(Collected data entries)

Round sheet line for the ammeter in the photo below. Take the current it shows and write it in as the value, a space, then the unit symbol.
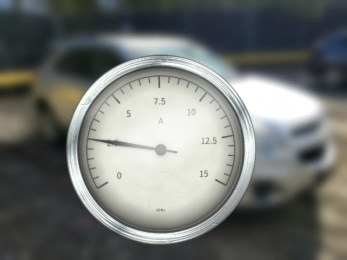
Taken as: 2.5 A
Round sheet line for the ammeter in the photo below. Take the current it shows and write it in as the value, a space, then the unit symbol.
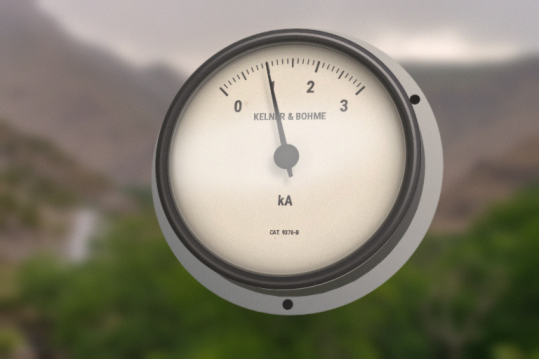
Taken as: 1 kA
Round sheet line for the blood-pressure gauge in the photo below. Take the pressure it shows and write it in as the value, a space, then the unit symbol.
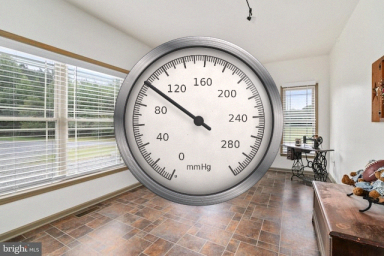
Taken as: 100 mmHg
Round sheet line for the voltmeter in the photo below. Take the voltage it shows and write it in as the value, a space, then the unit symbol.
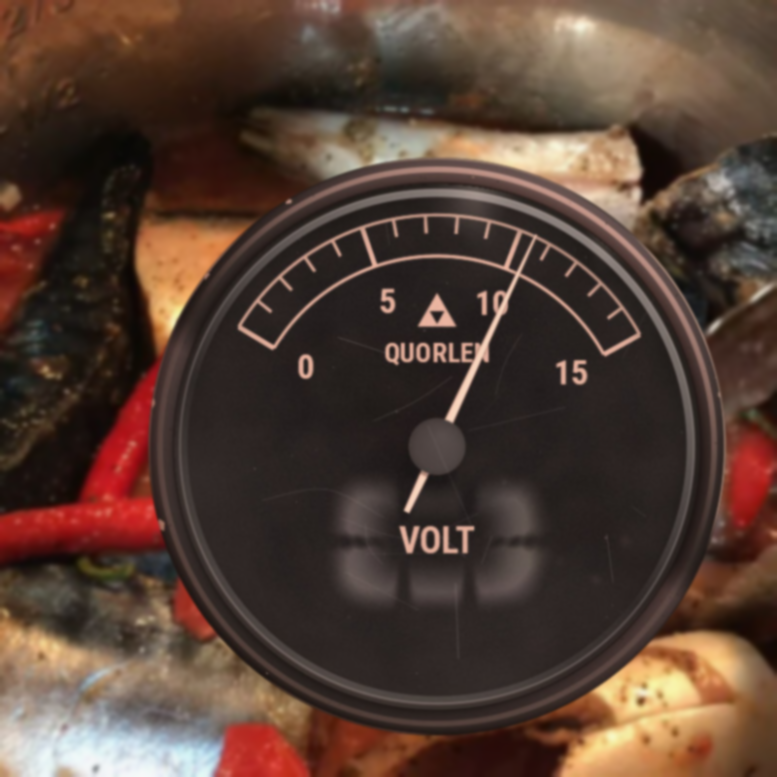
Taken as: 10.5 V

● Directions:
Reproduce every item above word for word, leaving out the pictures.

● Output for this exercise:
Round sheet line for the ammeter in the photo below. Take the current it shows and write it in as the value, a space, then the unit symbol.
Taken as: 2.5 A
Round sheet line for the ammeter in the photo below. Take the current it shows and write it in as the value, a space, then the unit symbol.
Taken as: 1 kA
Round sheet line for the blood-pressure gauge in the photo below. Take the pressure it shows and write it in as the value, a space, then the unit symbol.
Taken as: 100 mmHg
Round sheet line for the voltmeter in the photo below. Take the voltage it shows and write it in as the value, a space, then the unit symbol.
Taken as: 10.5 V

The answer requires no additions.